Occlusion — a hand, scarf, hair, or hat covering part of the face — is more challenging than rotation because it destroys the specific Haar features that happen to cover the occluded region. The critical insight is that not all regions are equally important: the Viola-Jones cascade is most sensitive to the eye region, where the dark eye sockets flanking the bright nose bridge produce strong type-C horizontal feature responses. Occlusion of the lower face (mouth, chin) is tolerated well; occlusion of both eyes simultaneously is fatal to detection.

My experiments confirmed this structural dependency: cases where detection failed corresponded precisely to heavy occlusion of the eye-critical region. Cases where only the lower half of the face was obscured — by a scarf or hands raised to the mouth — maintained acceptable detection rates. This wasn't a bug; it was the correct behaviour given what the trained cascade had learned to look for.

Skin Colour as a Pre-Filter

Running the full cascade on every window position in a large image is expensive even with the cascade's rejection rate. One practical acceleration is a skin colour pre-filter: before applying the cascade, mask out image regions that are not plausibly skin-coloured. The cascade only evaluates windows that overlap the skin mask.

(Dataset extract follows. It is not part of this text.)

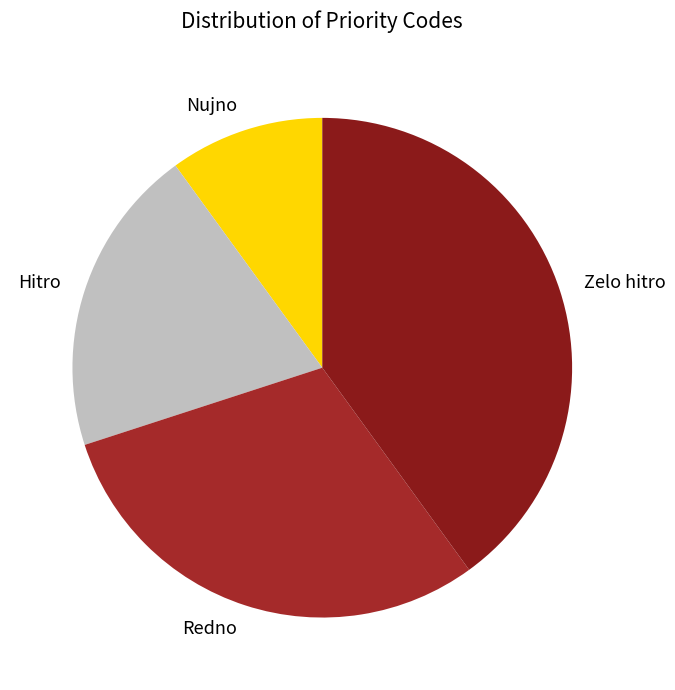

Does Nujno account for over 50% of the chart?

No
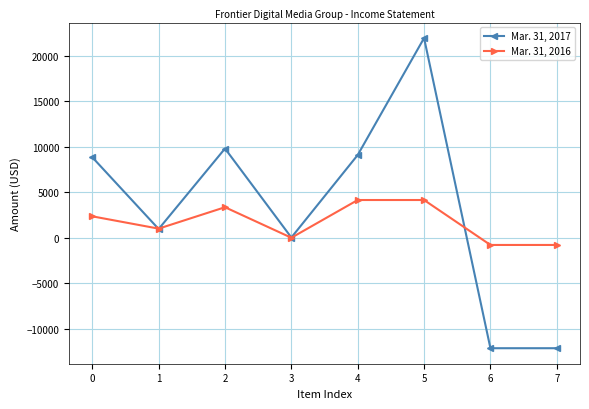

List the series in order of their overall mean, lowest first.

Mar. 31, 2016, Mar. 31, 2017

I modelled skin colour as a Gaussian mixture in the HSV colour space:

P(x, θ) = Σᵢ αᵢ · N(x; μᵢ, Σᵢ)

The mixture parameters (αᵢ, μᵢ, Σᵢ) were fitted to a labelled skin pixel dataset using the EM algorithm. HSV was preferred over RGB because the hue and saturation channels capture the redness-and-pinkness of skin tone more robustly than raw RGB, and the value channel can be normalised to reduce sensitivity to illumination changes.

The skin filter reduced the number of cascade evaluations by 60–80% on typical indoor images, at the cost of occasionally missing faces with atypical skin tones or under unusual lighting. Whether that trade-off is acceptable depends on the application. For a live webcam system prioritising speed, it was well worth it.

Merging Multiple Detections

A real detector running across multiple scales produces clusters of overlapping bounding boxes for each face — the same face detected at slightly different positions and scales. These must be merged into a single canonical bounding box.

The approach I implemented grouped detections by bounding-box area overlap: if two bounding boxes overlapped by more than a threshold fraction, they were considered detections of the same face. Within each group, the final bounding box was computed as the centroid mean of the group members. The overlap threshold controlled the trade-off between merging distinct faces (too high a threshold) and emitting multiple boxes for a single face (too low).

An alternative approach — used in OpenCV's implementation — filters by group size: discard any group with fewer than n detections (the minNeighbors parameter in OpenCV). This enforces spatial consistency: a face detected at only one scale and position is suspicious and may be a false positive; a face detected at 10 slightly varying windows is almost certainly real.

What I Learned

The algorithm's elegance is in how each component addresses one specific bottleneck, and how the components compose without interference. The integral image is a data structure that enables the feature evaluator; AdaBoost is a training procedure that selects good features and rejects bad ones; the cascade is an inference architecture that exploits the imbalanced prior (most windows are not faces) to skip work. None of these techniques are specific to faces — they're general tools applied to a face-shaped problem.

By 2009, when I submitted the thesis, the deep learning era was already beginning to stir. Convolutional networks trained on large datasets would eventually make the hand-crafted Haar features and the carefully calibrated AdaBoost selection seem quaint. But the cascade architecture — shallow early stages that reject cheaply, deep later stages that discriminate precisely — reappears in modern deep detection systems. MobileNet-SSD has cascade-shaped fast-path logic in it; so does YOLO's objectness score. The underlying intuition that computing on uninteresting regions is waste has not aged.